2018-07-19 18:16:33 INFO  Utils:54 - /var/spark-data/spark-jars/fetchFileTemp8629099277871937989.tmp has been previously copied to /var/spark-data/spark-jars/uncoil-job-production.jar
2018-07-19 18:16:33 WARN  GoogleCloudStorageReadChannel:493 - Channel for 'gs://uncoil-artifacts/uncoil-job-production/uncoil-job-production.jar' is not open.
2018-07-19 18:16:33 INFO  SparkPodInitContainer:54 - Finished downloading application dependencies.
ryancampbell commented 6 years ago

I do see this GHFS version bump

2018-07-19 18:12:28 INFO GoogleHadoopFileSystemBase:637 - GHFS version: 1.9.2-hadoop2

2018-07-19 18:16:32 INFO GoogleHadoopFileSystemBase:607 - GHFS version: 1.6.3-hadoop2

liyinan926 commented 6 years ago

Interesting. The image with GCS support uses https://storage.googleapis.com/hadoop-lib/gcs/gcs-connector-latest-hadoop2.jar. This must have been updated from version 1.6.3 to 1.9.2.
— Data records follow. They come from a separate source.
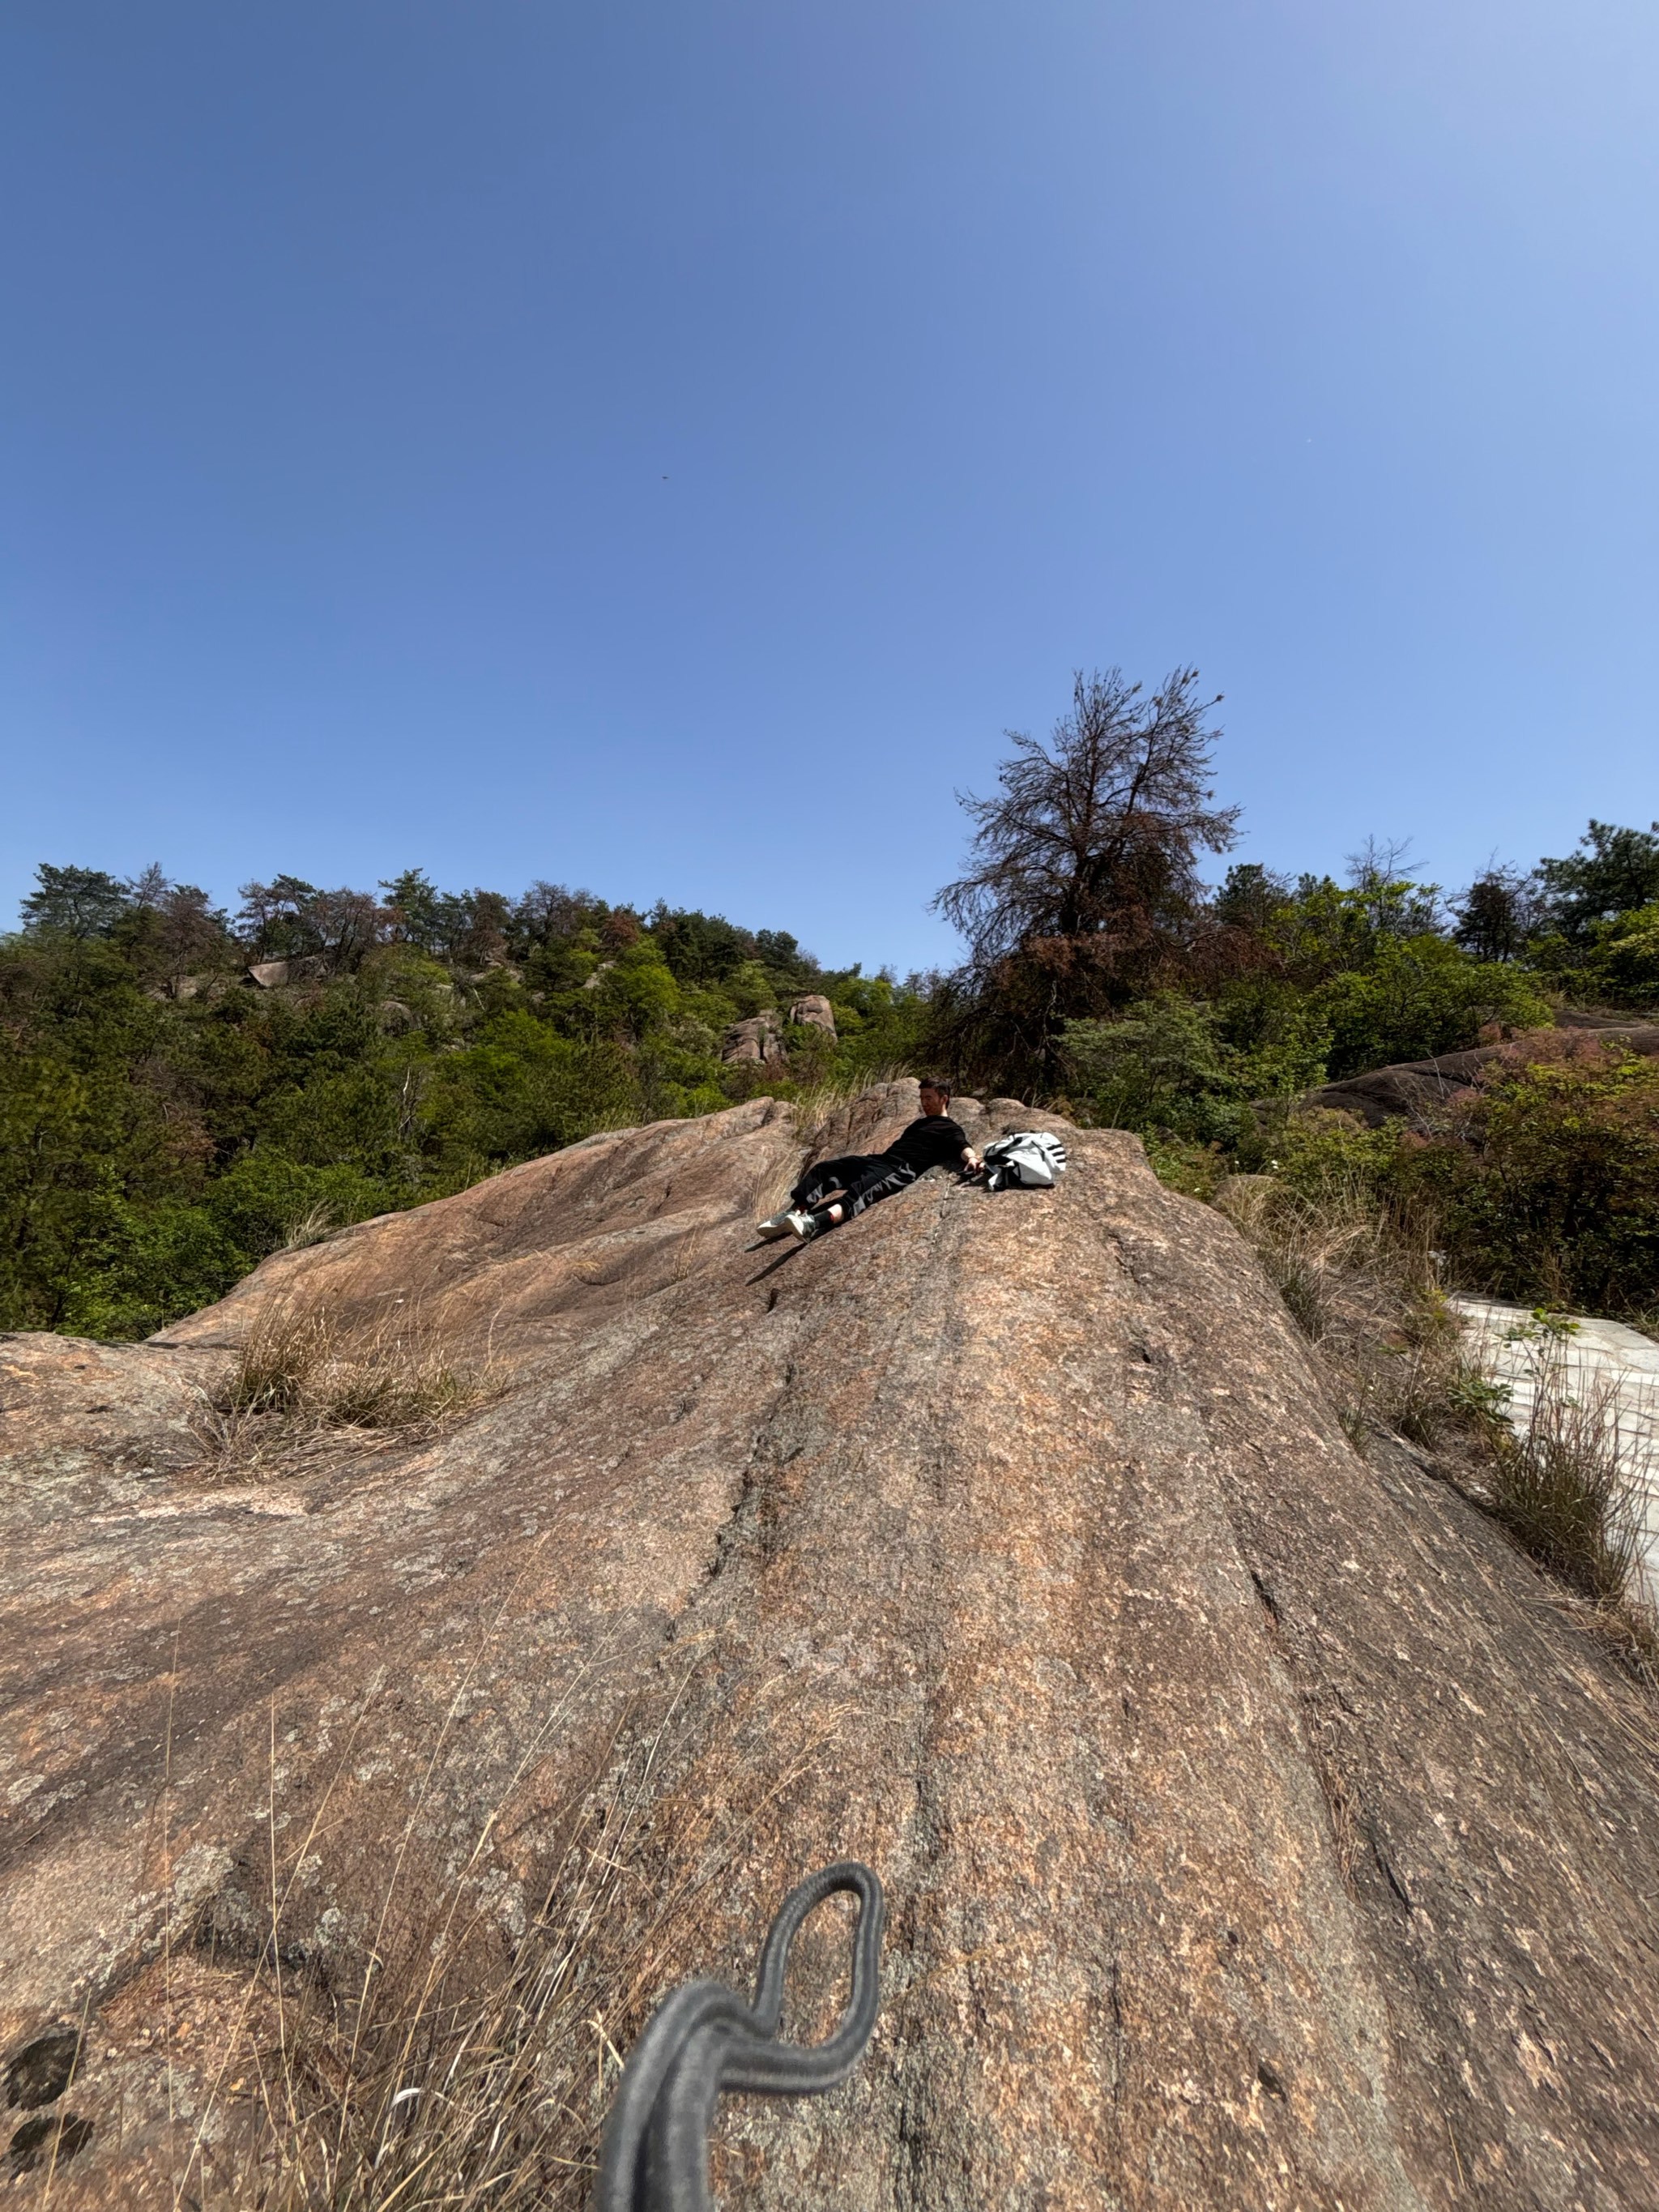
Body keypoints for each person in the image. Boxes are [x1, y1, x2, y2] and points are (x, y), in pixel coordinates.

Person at [757, 1080, 981, 1242]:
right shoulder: (918, 1124)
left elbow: (961, 1145)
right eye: (922, 1098)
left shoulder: (949, 1127)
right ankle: (796, 1212)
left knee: (860, 1192)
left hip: (900, 1169)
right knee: (826, 1169)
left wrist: (972, 1158)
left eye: (929, 1098)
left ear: (944, 1099)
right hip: (882, 1160)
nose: (924, 1103)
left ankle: (812, 1224)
ryancampbell commented 6 years ago

I switched to https://storage.googleapis.com/hadoop-lib/gcs/gcs-connector-1.6.3-hadoop2.jar and it works! So must be breaking changes in the latest connector. Closing this and can open a new ticket

liyinan926 commented 6 years ago

Cool! Looking at the change list at https://github.com/GoogleCloudPlatform/bigdata-interop/blob/fe662298d6c0d892be0468c660d5ca76f8fc0fcc/gcs/CHANGES.txt and trying to figure what could break.

ryancampbell commented 6 years ago

Did the same, didn't see anything obvious, although thought it was intersting fs.gs.project.id is now optional

liyinan926 commented 6 years ago

Yeah, that becomes optional. I think fs.gs.system.bucket has been deprecated also. I'm gonna dig more on this.